» **Work to be completed**
Here are some records. Transcribe all of them exactly.

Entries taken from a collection
######

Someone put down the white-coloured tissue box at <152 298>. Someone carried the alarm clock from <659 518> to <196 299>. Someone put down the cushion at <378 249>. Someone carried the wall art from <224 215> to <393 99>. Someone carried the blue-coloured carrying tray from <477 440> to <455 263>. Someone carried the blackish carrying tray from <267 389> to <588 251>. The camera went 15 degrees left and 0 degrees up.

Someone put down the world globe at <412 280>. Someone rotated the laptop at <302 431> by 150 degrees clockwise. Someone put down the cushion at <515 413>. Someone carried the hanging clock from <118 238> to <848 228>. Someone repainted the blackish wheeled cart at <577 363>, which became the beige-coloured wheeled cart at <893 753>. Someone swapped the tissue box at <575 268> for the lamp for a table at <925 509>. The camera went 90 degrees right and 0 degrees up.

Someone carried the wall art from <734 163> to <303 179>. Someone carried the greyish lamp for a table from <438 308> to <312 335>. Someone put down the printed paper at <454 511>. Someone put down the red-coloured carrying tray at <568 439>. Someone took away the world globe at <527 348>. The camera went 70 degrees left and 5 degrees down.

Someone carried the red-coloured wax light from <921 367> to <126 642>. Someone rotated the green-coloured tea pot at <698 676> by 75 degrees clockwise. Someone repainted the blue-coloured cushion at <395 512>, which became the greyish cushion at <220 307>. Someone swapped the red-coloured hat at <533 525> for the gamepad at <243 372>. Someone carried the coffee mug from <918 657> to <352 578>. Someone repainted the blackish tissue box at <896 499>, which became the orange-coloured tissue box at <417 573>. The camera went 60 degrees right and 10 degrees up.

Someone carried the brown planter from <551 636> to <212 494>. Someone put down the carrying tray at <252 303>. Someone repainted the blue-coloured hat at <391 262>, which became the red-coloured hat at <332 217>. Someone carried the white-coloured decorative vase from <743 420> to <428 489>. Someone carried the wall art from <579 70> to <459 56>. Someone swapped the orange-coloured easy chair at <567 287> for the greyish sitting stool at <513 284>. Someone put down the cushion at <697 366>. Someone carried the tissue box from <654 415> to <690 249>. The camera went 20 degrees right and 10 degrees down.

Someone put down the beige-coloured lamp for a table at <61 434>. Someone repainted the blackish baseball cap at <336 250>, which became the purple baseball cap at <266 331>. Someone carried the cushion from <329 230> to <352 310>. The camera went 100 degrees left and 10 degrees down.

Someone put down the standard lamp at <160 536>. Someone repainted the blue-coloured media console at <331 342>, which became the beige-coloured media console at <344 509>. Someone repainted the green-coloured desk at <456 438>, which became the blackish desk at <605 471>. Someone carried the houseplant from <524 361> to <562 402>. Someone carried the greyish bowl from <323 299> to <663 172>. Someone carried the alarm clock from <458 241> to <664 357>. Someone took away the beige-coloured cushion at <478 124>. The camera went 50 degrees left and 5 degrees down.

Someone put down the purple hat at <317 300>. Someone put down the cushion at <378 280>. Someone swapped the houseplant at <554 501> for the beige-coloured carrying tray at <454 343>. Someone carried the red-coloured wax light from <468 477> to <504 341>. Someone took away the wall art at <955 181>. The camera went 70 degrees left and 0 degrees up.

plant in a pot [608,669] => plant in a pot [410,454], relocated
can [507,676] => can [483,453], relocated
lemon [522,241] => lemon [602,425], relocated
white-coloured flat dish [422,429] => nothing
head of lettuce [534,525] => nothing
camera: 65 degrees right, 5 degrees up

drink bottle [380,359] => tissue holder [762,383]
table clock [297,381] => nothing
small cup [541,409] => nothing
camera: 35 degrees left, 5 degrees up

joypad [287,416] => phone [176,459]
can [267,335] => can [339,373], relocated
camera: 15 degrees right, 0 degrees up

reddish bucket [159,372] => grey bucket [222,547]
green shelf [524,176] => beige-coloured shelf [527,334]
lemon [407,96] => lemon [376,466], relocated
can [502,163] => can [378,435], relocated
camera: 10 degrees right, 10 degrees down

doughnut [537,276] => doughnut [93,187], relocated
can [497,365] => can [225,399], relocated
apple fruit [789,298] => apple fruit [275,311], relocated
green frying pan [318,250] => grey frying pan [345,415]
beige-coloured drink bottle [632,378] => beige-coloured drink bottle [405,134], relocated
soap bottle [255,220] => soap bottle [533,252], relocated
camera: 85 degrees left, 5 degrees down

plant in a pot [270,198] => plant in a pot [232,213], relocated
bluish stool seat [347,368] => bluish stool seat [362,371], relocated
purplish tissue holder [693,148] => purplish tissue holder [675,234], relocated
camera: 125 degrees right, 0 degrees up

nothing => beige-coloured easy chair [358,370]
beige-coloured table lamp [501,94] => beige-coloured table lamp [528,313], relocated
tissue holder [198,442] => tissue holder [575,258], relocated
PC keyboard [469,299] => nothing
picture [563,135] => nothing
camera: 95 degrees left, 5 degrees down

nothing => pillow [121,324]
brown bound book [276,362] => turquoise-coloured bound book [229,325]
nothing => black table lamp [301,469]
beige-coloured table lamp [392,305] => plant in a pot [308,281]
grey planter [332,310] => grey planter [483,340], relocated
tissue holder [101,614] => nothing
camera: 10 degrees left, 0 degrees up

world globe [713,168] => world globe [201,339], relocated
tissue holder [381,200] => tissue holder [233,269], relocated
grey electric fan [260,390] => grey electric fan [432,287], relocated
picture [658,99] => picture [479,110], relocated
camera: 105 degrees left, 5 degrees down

######

» **Solution to this exercise**
Someone put down the white-coloured tissue box at <152 298>. Someone carried the alarm clock from <659 518> to <196 299>. Someone put down the cushion at <378 249>. Someone carried the wall art from <224 215> to <393 99>. Someone carried the blue-coloured carrying tray from <477 440> to <455 263>. Someone carried the blackish carrying tray from <267 389> to <588 251>. The camera went 15 degrees left and 0 degrees up.

Someone put down the world globe at <412 280>. Someone rotated the laptop at <302 431> by 150 degrees clockwise. Someone put down the cushion at <515 413>. Someone carried the hanging clock from <118 238> to <848 228>. Someone repainted the blackish wheeled cart at <577 363>, which became the beige-coloured wheeled cart at <893 753>. Someone swapped the tissue box at <575 268> for the lamp for a table at <925 509>. The camera went 90 degrees right and 0 degrees up.

Someone carried the wall art from <734 163> to <303 179>. Someone carried the greyish lamp for a table from <438 308> to <312 335>. Someone put down the printed paper at <454 511>. Someone put down the red-coloured carrying tray at <568 439>. Someone took away the world globe at <527 348>. The camera went 70 degrees left and 5 degrees down.

Someone carried the red-coloured wax light from <921 367> to <126 642>. Someone rotated the green-coloured tea pot at <698 676> by 75 degrees clockwise. Someone repainted the blue-coloured cushion at <395 512>, which became the greyish cushion at <220 307>. Someone swapped the red-coloured hat at <533 525> for the gamepad at <243 372>. Someone carried the coffee mug from <918 657> to <352 578>. Someone repainted the blackish tissue box at <896 499>, which became the orange-coloured tissue box at <417 573>. The camera went 60 degrees right and 10 degrees up.

Someone carried the brown planter from <551 636> to <212 494>. Someone put down the carrying tray at <252 303>. Someone repainted the blue-coloured hat at <391 262>, which became the red-coloured hat at <332 217>. Someone carried the white-coloured decorative vase from <743 420> to <428 489>. Someone carried the wall art from <579 70> to <459 56>. Someone swapped the orange-coloured easy chair at <567 287> for the greyish sitting stool at <513 284>. Someone put down the cushion at <697 366>. Someone carried the tissue box from <654 415> to <690 249>. The camera went 20 degrees right and 10 degrees down.

Someone put down the beige-coloured lamp for a table at <61 434>. Someone repainted the blackish baseball cap at <336 250>, which became the purple baseball cap at <266 331>. Someone carried the cushion from <329 230> to <352 310>. The camera went 100 degrees left and 10 degrees down.

Someone put down the standard lamp at <160 536>. Someone repainted the blue-coloured media console at <331 342>, which became the beige-coloured media console at <344 509>. Someone repainted the green-coloured desk at <456 438>, which became the blackish desk at <605 471>. Someone carried the houseplant from <524 361> to <562 402>. Someone carried the greyish bowl from <323 299> to <663 172>. Someone carried the alarm clock from <458 241> to <664 357>. Someone took away the beige-coloured cushion at <478 124>. The camera went 50 degrees left and 5 degrees down.

Someone put down the purple hat at <317 300>. Someone put down the cushion at <378 280>. Someone swapped the houseplant at <554 501> for the beige-coloured carrying tray at <454 343>. Someone carried the red-coloured wax light from <468 477> to <504 341>. Someone took away the wall art at <955 181>. The camera went 70 degrees left and 0 degrees up.

plant in a pot [608,669] => plant in a pot [410,454], relocated
can [507,676] => can [483,453], relocated
lemon [522,241] => lemon [602,425], relocated
white-coloured flat dish [422,429] => nothing
head of lettuce [534,525] => nothing
camera: 65 degrees right, 5 degrees up

drink bottle [380,359] => tissue holder [762,383]
table clock [297,381] => nothing
small cup [541,409] => nothing
camera: 35 degrees left, 5 degrees up

joypad [287,416] => phone [176,459]
can [267,335] => can [339,373], relocated
camera: 15 degrees right, 0 degrees up

reddish bucket [159,372] => grey bucket [222,547]
green shelf [524,176] => beige-coloured shelf [527,334]
lemon [407,96] => lemon [376,466], relocated
can [502,163] => can [378,435], relocated
camera: 10 degrees right, 10 degrees down

doughnut [537,276] => doughnut [93,187], relocated
can [497,365] => can [225,399], relocated
apple fruit [789,298] => apple fruit [275,311], relocated
green frying pan [318,250] => grey frying pan [345,415]
beige-coloured drink bottle [632,378] => beige-coloured drink bottle [405,134], relocated
soap bottle [255,220] => soap bottle [533,252], relocated
camera: 85 degrees left, 5 degrees down

plant in a pot [270,198] => plant in a pot [232,213], relocated
bluish stool seat [347,368] => bluish stool seat [362,371], relocated
purplish tissue holder [693,148] => purplish tissue holder [675,234], relocated
camera: 125 degrees right, 0 degrees up

nothing => beige-coloured easy chair [358,370]
beige-coloured table lamp [501,94] => beige-coloured table lamp [528,313], relocated
tissue holder [198,442] => tissue holder [575,258], relocated
PC keyboard [469,299] => nothing
picture [563,135] => nothing
camera: 95 degrees left, 5 degrees down

nothing => pillow [121,324]
brown bound book [276,362] => turquoise-coloured bound book [229,325]
nothing => black table lamp [301,469]
beige-coloured table lamp [392,305] => plant in a pot [308,281]
grey planter [332,310] => grey planter [483,340], relocated
tissue holder [101,614] => nothing
camera: 10 degrees left, 0 degrees up

world globe [713,168] => world globe [201,339], relocated
tissue holder [381,200] => tissue holder [233,269], relocated
grey electric fan [260,390] => grey electric fan [432,287], relocated
picture [658,99] => picture [479,110], relocated
camera: 105 degrees left, 5 degrees down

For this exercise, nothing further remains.